Robert Wardlaw with brothers John and Andrew were soccer players during the early years of the game in the Sunshine Coast hinterland. The trio played for North Arm, the leading club of the North Coast Football Association league in its first years from 1921. Wardlaw’s form was rewarded with selection in the North Coast representative side to play Brisbane in 1921 and against the visiting New Zealand side in 1923.
Before the war the Wardlaw family was living in Coorparoo in Brisbane. It is unknown whether Wardlaw played before the war, as many of the Brisbane newspapers often listed only scores and not line-ups for most clubs during the era.
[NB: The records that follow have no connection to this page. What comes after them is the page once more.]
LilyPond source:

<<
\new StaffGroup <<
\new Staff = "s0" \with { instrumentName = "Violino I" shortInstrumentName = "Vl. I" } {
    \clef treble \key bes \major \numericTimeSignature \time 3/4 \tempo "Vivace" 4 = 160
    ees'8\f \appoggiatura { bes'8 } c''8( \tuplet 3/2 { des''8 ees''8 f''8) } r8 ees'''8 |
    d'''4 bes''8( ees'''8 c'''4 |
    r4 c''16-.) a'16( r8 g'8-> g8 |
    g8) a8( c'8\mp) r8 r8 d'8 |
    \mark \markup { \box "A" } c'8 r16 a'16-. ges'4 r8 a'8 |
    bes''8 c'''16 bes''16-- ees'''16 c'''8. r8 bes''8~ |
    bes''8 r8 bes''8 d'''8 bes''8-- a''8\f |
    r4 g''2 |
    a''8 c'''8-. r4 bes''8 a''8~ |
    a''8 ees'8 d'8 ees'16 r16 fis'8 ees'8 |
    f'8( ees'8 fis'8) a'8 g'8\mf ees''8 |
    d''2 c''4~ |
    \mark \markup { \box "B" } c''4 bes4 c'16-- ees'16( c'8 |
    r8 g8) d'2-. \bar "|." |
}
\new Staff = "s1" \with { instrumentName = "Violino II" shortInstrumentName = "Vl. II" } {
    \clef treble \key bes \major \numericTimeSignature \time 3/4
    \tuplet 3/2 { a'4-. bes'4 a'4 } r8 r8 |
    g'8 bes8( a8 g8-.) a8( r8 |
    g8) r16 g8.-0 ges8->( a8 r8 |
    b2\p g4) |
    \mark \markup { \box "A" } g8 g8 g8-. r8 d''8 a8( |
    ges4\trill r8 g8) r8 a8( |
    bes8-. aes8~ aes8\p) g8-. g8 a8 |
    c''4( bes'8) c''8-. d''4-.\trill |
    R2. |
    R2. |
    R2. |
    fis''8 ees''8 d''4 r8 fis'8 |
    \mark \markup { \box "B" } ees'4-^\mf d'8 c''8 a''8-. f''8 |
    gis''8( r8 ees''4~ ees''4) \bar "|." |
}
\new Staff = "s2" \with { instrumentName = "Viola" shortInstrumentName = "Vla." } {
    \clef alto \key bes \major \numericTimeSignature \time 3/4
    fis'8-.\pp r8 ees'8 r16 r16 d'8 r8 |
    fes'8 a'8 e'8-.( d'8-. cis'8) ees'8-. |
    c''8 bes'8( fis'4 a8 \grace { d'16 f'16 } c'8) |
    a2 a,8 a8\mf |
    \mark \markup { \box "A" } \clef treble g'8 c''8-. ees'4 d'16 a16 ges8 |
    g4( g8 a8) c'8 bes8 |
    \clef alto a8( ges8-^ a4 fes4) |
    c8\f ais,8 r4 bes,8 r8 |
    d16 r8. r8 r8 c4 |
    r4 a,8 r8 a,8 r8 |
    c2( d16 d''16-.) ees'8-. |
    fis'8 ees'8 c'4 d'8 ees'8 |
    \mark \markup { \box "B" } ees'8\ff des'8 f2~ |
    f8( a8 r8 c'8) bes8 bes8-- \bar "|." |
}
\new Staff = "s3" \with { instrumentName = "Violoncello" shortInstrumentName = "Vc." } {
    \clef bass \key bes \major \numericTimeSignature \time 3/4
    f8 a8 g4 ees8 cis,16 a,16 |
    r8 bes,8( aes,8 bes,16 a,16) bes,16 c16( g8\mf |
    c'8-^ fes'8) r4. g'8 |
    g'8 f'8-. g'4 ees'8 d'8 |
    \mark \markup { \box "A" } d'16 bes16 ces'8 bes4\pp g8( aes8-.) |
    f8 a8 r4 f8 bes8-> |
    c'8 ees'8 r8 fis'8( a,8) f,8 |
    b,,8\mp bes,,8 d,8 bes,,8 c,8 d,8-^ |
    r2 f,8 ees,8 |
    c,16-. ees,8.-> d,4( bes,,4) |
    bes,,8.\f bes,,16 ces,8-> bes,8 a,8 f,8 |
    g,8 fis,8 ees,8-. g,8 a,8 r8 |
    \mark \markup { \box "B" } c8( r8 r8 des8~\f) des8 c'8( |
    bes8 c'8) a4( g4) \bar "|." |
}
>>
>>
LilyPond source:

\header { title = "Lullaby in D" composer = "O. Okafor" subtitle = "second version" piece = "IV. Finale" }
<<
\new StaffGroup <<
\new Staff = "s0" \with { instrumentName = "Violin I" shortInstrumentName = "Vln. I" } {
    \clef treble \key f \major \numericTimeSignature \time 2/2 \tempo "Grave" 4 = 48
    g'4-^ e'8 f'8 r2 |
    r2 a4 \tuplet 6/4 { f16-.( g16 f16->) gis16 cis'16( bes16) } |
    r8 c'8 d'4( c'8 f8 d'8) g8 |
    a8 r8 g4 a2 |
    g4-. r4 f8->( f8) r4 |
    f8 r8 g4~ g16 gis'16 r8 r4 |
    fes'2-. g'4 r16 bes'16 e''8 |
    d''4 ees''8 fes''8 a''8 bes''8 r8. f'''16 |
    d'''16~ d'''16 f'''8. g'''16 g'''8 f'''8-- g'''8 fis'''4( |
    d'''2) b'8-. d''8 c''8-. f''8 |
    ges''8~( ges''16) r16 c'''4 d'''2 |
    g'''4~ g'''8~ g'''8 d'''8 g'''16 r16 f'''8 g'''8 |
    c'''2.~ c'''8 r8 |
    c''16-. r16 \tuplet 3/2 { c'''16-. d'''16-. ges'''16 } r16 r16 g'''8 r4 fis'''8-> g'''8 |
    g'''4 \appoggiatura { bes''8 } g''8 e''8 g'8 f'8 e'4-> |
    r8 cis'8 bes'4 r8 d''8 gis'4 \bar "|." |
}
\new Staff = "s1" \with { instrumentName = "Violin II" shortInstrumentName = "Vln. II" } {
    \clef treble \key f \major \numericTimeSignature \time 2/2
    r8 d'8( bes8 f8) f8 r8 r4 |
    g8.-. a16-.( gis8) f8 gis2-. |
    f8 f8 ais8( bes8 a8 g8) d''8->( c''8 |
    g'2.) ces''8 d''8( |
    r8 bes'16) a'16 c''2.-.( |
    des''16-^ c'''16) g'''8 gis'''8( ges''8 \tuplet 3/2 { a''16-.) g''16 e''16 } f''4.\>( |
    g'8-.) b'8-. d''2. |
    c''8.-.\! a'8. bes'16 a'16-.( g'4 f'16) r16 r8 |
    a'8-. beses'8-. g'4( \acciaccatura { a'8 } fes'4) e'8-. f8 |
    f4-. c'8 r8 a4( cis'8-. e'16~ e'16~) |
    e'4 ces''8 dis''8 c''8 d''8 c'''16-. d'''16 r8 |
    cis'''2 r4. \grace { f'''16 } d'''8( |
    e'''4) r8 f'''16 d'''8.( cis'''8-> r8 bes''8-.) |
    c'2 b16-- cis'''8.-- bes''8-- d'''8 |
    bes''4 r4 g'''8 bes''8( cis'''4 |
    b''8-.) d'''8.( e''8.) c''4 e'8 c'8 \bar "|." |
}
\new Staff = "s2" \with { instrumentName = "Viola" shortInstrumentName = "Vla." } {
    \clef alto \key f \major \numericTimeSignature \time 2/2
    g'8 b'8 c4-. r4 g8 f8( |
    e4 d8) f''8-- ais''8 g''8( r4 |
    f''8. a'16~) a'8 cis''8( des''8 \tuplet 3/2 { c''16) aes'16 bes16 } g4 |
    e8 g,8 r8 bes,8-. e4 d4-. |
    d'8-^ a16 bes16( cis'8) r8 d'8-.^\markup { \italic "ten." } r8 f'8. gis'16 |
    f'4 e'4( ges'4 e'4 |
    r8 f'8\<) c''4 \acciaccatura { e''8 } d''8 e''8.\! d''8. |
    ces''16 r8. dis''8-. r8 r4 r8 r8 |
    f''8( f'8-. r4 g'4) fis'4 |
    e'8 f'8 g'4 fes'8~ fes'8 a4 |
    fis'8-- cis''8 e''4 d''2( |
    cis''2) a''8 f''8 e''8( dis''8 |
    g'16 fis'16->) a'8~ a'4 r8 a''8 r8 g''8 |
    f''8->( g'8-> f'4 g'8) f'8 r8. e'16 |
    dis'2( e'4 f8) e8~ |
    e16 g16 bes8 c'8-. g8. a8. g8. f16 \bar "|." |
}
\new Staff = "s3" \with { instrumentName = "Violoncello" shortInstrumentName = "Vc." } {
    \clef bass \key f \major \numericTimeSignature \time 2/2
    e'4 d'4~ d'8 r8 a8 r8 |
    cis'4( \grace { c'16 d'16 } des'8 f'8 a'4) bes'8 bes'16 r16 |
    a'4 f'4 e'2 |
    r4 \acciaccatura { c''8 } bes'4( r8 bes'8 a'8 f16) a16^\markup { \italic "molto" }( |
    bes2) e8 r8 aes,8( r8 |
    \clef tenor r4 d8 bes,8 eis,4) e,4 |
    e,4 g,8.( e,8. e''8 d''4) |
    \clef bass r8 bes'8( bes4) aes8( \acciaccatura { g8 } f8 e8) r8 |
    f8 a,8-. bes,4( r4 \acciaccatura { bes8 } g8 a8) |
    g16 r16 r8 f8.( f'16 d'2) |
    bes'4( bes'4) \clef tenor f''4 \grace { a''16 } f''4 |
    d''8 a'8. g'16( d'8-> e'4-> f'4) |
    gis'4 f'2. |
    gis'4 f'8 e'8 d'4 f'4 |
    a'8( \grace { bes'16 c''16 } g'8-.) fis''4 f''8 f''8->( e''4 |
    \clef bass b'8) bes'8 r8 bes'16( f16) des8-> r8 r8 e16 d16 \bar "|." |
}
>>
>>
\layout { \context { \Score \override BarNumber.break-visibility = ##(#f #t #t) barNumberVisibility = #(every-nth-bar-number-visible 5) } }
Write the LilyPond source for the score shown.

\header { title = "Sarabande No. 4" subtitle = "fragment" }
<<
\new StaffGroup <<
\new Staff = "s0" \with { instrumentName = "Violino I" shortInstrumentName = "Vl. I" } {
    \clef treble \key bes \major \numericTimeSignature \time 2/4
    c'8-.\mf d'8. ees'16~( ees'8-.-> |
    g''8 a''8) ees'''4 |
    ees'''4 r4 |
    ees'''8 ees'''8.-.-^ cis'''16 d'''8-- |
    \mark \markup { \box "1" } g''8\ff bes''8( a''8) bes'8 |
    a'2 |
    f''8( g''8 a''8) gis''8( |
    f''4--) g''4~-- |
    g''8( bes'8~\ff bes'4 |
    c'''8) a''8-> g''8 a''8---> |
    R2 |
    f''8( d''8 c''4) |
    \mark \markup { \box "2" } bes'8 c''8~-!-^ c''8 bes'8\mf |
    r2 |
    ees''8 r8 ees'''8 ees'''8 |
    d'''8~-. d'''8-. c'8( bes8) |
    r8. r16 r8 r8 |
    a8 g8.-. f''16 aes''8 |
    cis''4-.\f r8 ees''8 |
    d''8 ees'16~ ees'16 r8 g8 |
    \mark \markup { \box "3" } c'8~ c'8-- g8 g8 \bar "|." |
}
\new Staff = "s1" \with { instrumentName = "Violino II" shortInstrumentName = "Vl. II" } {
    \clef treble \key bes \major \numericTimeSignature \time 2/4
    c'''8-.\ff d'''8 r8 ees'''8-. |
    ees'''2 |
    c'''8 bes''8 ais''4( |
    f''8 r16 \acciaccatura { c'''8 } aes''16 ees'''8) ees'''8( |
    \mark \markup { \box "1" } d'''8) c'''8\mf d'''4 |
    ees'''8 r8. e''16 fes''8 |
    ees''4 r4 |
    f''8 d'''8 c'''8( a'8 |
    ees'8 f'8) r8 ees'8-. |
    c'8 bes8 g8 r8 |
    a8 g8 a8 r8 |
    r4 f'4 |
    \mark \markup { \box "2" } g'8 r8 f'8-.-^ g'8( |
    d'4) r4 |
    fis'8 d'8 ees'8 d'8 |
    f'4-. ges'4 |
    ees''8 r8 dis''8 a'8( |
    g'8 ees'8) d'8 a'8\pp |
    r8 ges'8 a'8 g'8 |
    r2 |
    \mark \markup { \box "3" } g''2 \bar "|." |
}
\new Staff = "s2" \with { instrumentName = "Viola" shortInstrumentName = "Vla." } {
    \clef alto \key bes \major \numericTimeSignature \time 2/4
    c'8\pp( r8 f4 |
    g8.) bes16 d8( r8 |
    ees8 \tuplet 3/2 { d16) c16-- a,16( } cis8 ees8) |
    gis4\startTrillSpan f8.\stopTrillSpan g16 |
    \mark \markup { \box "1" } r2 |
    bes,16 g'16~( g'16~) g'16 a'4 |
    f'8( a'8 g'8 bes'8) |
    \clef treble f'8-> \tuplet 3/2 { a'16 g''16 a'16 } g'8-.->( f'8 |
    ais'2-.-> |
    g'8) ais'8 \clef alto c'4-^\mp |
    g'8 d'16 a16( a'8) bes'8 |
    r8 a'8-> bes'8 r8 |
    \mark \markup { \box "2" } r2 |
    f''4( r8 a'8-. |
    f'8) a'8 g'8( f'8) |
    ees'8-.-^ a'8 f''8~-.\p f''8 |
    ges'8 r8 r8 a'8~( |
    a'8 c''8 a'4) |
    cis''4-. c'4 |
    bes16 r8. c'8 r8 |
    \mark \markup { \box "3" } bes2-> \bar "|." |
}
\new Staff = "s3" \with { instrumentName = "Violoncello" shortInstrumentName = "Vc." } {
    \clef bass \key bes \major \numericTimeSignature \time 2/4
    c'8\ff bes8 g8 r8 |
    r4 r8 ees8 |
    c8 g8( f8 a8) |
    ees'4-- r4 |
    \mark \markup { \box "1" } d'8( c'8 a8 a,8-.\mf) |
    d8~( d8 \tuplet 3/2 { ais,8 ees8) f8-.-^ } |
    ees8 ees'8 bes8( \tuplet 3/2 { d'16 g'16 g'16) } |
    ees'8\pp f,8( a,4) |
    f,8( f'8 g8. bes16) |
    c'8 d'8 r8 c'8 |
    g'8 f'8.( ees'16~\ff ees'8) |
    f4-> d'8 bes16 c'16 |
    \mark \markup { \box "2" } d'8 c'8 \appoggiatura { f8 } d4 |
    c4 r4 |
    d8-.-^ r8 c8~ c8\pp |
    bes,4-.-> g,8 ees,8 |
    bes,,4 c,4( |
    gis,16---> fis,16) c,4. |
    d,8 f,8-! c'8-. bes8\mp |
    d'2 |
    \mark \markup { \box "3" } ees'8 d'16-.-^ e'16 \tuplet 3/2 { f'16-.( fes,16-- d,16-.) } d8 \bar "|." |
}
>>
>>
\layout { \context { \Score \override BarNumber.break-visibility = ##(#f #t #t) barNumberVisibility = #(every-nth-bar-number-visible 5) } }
He was 22 when he enlisted in July 1915 and was allocated to the 31st Battalion. After arriving in Egypt, Wardlaw was transferred to the 5th Divisional Signals Company, which would be sent to France in June 1916. Over the next two years Wardlaw saw service in France and Belgium, before being gassed and suffering a hand wound in Amiens in April 1918. He was evacuated to England but managed to return to his unit in France before the end of the war. Here he stayed until he left for Australia from Havre in April 1919.
By the time of his return, the family had a farm in North Arm where he worked until 1929. At this point the family, including Wardlaw, John and Andrew, moved to another property near Moree in New South Wale. Wardlaw also enlisted during the Second World War where he served in Australia with the Volunteer Defence Force. He married Edith Kelton during the second war, but she died in childbirth with their daughter Ailsa, who survived. He remarried in 1950 to Mary Clyne and they remained together until Wardlaw passed away in Toowoomba in 1971, aged 77.
This biography included material published by his great niece Sue Smith at the Virtual War Memorial and checked against his military record.